***** PROVIDED ENTRIES

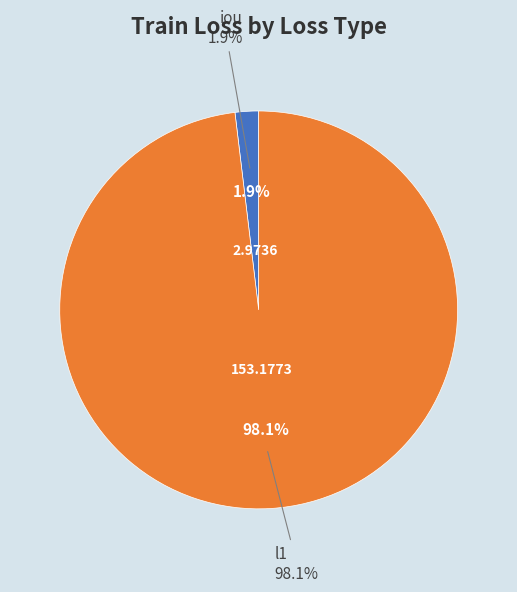

What is the change in value from iou to l1?

+150.2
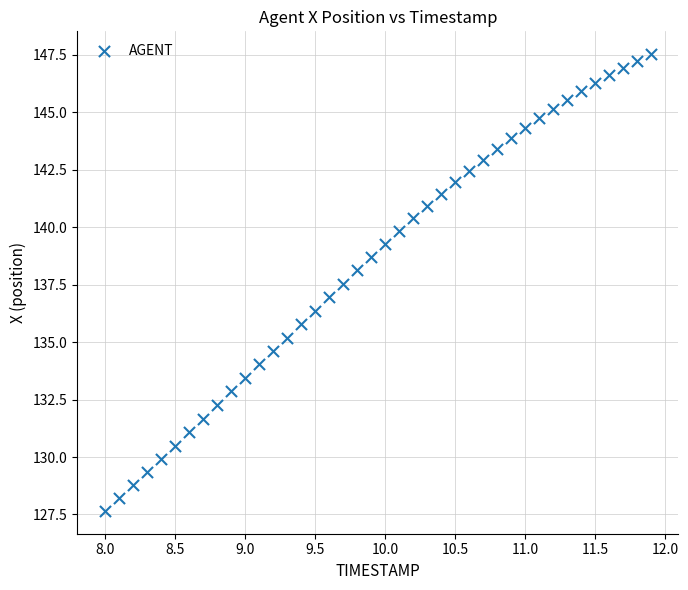

What is the range of Y values (max minus min)?

19.9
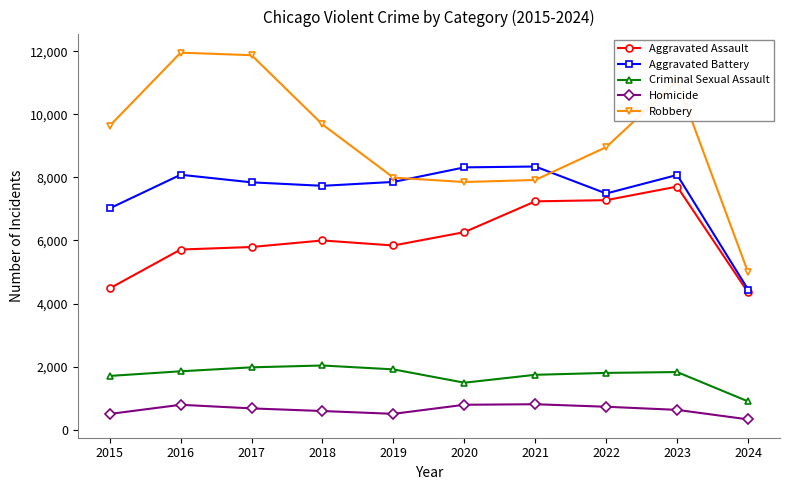

Which series has the largest total across all categories?

Robbery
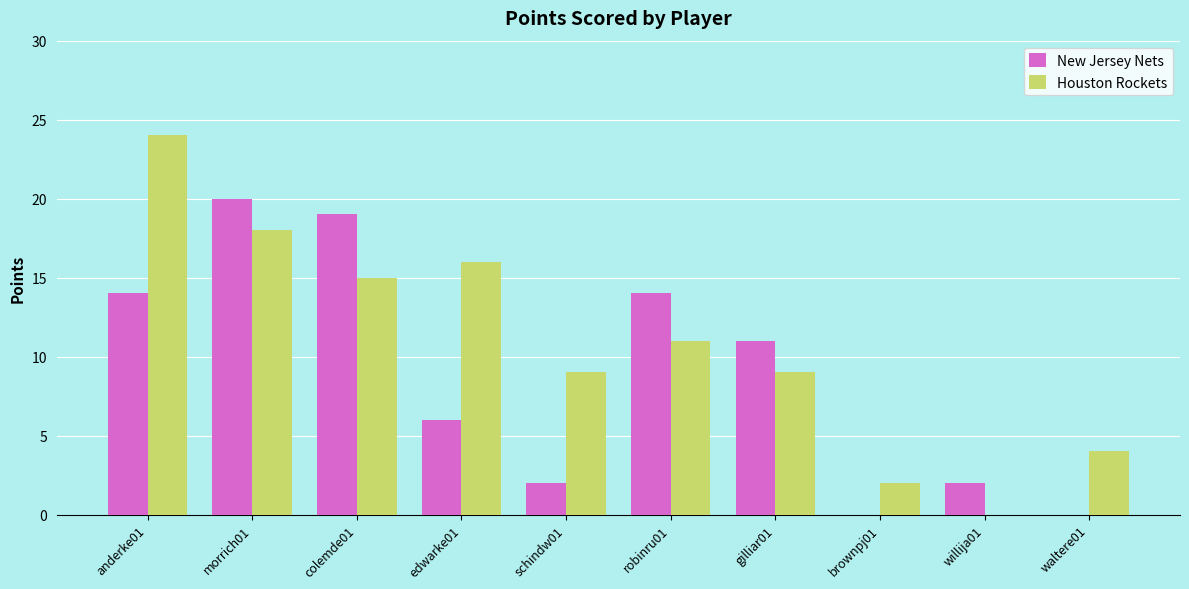

At which label is New Jersey Nets closest to 10?

gilliar01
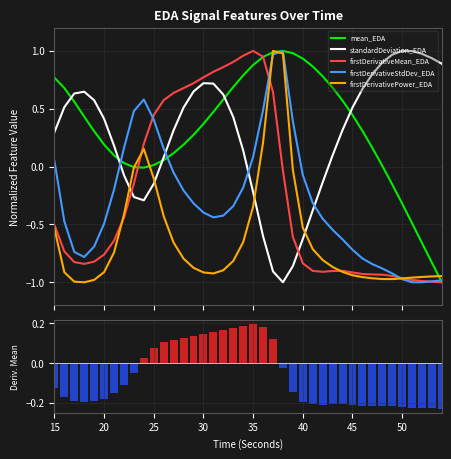

What is the difference between the maximum and minimum values in the firstDerivativeStdDev_EDA series?

2.0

**********

Copy all of the data above word for word, leaving out the pictures.

What is the change in value from iou to l1?

+150.2

What is the range of Y values (max minus min)?

19.9

Which series has the largest total across all categories?

Robbery

At which label is New Jersey Nets closest to 10?

gilliar01

What is the difference between the maximum and minimum values in the firstDerivativeStdDev_EDA series?

2.0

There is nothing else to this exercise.